» Your assignment:
Output every record exactly, apart from its images.
:::
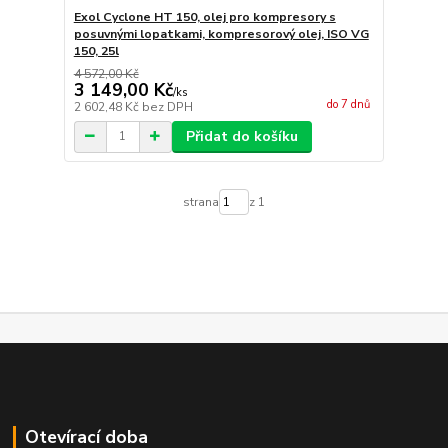
Exol Cyclone HT 150, olej pro kompresory s
posuvnými lopatkami, kompresorový olej, ISO VG
150, 25l
4 572,00 Kč
3 149,00 Kč
/
ks
do 7 dnů
2 602,48 Kč
bez DPH
Přidat do košíku
strana
z 1
Otevírací doba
:::
» Solution to the problem:
Exol Cyclone HT 150, olej pro kompresory s
posuvnými lopatkami, kompresorový olej, ISO VG
150, 25l
4 572,00 Kč
3 149,00 Kč
/
ks
do 7 dnů
2 602,48 Kč
bez DPH
Přidat do košíku
strana
z 1
Otevírací doba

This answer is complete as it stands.